I totally underestimated how busy I was going to be in December. For some reason, I thought I would be able to manage my time well enough to have some writing time but I didn’t. With the two weddings and all my siblings in Nigeria at the same time and end of year plans at work, I was swamped. I only managed to write a shabby poem (I know I could have done better with more time) on Christmas day.
2019 was an amazing year. Yes, I will say it was amazing even though there was a lot of pain, there was a lot of love too. I grew in every way imaginable and I’m thankful for that. I travelled, wrote a book that I haven’t published, started a new job, made a lot of new friends, and I shed a few tears too. I didn’t accomplish everything I needed to do though and I didn’t even attain my reading goal of 50 books.
2020 is here and I ate into the new year sad. Yeah, you read that right. I wasn’t happy like everyone else and I’m not afraid or ashamed to say it. I feel a lot better to be able to write about it now. I know every crossover into a new year will always remind me about the things I have lost but I need to remember the things I have gained and use that to offset all the sadness that swells up inside me.
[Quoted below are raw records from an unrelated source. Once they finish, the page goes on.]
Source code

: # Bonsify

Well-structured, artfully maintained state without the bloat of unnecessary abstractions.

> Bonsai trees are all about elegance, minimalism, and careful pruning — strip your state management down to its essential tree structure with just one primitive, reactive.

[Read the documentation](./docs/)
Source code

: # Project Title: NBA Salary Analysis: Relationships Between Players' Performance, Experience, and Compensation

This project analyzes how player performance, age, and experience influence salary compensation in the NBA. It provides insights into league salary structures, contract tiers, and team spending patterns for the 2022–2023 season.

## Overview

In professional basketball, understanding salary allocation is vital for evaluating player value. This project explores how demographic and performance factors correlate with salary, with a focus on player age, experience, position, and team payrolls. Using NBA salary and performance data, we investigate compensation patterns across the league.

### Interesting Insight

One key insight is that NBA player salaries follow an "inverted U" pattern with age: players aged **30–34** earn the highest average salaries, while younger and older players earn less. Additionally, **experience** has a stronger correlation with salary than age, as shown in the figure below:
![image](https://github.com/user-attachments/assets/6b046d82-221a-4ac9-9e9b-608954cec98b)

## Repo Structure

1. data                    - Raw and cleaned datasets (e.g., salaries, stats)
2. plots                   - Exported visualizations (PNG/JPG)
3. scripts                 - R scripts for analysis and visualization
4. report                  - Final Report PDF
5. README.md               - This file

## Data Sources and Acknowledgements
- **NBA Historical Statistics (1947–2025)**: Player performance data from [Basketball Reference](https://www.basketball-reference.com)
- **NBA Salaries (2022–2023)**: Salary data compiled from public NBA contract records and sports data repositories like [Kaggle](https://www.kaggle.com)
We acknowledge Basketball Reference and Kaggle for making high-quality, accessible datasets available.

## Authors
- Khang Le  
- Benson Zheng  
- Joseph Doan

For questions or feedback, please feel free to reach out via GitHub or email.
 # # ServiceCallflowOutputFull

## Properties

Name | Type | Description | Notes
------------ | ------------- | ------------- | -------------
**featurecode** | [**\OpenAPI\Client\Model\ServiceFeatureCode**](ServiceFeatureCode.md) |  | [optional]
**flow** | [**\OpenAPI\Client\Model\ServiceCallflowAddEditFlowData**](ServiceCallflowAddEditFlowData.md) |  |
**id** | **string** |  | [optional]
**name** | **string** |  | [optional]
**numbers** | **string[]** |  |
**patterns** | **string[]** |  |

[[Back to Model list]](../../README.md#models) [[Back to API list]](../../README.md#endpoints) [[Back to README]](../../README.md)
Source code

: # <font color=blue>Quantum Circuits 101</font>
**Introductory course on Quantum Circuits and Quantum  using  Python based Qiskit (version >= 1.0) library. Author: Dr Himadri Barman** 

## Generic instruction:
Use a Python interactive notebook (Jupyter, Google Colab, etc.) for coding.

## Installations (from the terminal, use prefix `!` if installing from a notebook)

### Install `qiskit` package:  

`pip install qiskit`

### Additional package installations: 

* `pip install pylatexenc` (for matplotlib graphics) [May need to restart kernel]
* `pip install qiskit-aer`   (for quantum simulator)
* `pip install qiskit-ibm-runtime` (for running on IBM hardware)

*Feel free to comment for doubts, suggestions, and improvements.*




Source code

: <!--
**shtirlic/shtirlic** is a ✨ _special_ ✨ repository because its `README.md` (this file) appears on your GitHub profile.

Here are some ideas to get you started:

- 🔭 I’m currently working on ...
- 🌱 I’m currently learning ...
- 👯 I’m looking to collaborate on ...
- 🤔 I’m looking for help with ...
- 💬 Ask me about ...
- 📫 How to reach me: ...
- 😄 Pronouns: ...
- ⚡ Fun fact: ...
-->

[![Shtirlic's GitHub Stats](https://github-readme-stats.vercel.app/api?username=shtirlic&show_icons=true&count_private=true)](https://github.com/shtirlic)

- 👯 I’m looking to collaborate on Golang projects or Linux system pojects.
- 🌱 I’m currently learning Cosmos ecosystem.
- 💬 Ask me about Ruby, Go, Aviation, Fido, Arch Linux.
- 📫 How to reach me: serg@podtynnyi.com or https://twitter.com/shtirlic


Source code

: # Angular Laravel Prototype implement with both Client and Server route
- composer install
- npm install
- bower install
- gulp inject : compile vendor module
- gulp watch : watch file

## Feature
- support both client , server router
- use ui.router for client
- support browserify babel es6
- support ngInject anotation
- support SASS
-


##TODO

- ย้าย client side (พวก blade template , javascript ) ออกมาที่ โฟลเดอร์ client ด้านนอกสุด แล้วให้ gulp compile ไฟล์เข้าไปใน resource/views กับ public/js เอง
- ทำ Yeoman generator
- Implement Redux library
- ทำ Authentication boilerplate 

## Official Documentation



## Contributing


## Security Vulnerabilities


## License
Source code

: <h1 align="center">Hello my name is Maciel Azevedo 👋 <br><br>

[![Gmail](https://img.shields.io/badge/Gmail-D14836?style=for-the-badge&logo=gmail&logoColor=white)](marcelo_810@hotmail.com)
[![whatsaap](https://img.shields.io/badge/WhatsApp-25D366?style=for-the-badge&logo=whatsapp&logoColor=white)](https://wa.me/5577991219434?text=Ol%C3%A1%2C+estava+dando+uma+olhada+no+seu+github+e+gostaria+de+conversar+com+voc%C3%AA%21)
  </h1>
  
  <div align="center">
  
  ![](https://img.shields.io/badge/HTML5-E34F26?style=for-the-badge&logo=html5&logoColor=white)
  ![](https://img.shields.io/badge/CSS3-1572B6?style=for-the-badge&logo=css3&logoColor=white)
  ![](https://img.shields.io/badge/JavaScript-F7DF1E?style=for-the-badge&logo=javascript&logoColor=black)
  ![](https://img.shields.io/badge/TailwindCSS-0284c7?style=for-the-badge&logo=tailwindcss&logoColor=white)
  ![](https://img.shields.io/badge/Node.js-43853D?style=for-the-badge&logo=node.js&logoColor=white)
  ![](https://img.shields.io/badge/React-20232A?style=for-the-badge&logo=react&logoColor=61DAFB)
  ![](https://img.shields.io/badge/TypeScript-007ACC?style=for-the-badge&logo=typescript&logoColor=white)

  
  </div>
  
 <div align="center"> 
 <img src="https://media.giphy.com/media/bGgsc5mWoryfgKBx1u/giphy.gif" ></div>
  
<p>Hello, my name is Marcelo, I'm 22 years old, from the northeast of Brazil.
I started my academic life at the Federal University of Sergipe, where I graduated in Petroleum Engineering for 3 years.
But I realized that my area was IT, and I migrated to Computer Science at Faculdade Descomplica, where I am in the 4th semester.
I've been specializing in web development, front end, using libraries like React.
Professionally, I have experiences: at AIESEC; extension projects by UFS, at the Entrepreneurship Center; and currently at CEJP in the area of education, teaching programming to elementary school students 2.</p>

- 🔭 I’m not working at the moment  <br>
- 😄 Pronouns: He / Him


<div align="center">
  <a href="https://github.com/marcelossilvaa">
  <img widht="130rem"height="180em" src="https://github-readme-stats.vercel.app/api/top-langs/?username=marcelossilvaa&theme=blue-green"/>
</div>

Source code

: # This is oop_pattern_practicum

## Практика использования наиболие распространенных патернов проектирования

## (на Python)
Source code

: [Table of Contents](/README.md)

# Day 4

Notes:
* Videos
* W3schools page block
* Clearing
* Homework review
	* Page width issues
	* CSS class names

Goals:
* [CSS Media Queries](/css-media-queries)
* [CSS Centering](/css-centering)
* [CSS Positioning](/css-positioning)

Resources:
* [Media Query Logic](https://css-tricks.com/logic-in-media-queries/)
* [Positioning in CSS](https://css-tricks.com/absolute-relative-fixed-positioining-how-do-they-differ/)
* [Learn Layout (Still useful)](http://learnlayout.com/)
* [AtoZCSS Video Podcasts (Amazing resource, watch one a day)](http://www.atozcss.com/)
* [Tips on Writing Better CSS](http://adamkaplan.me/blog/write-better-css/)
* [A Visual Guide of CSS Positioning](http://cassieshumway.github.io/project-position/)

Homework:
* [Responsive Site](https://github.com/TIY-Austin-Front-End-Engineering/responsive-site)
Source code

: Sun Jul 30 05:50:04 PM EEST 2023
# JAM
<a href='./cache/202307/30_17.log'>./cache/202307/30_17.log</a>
So what am I doing differently this year? I don’t believe in resolutions but I know for sure that;
- I will live more.
- I will work hard.
- I will treat myself kindly.
- I will be more intentional.
- I will keep leading with honesty.
- I will speak up instead of keeping quiet.
- I will strive for progress, not perfection.
- I will learn not to expect as much as I give.
- I will focus on being a better version of myself.
- I will keep writing my goals and setting reminders to make sure I achieve them.
- I will remember that peace is always up to me and remove myself from situations that bring noise.
Happy New Year! Wish you the best of 2020.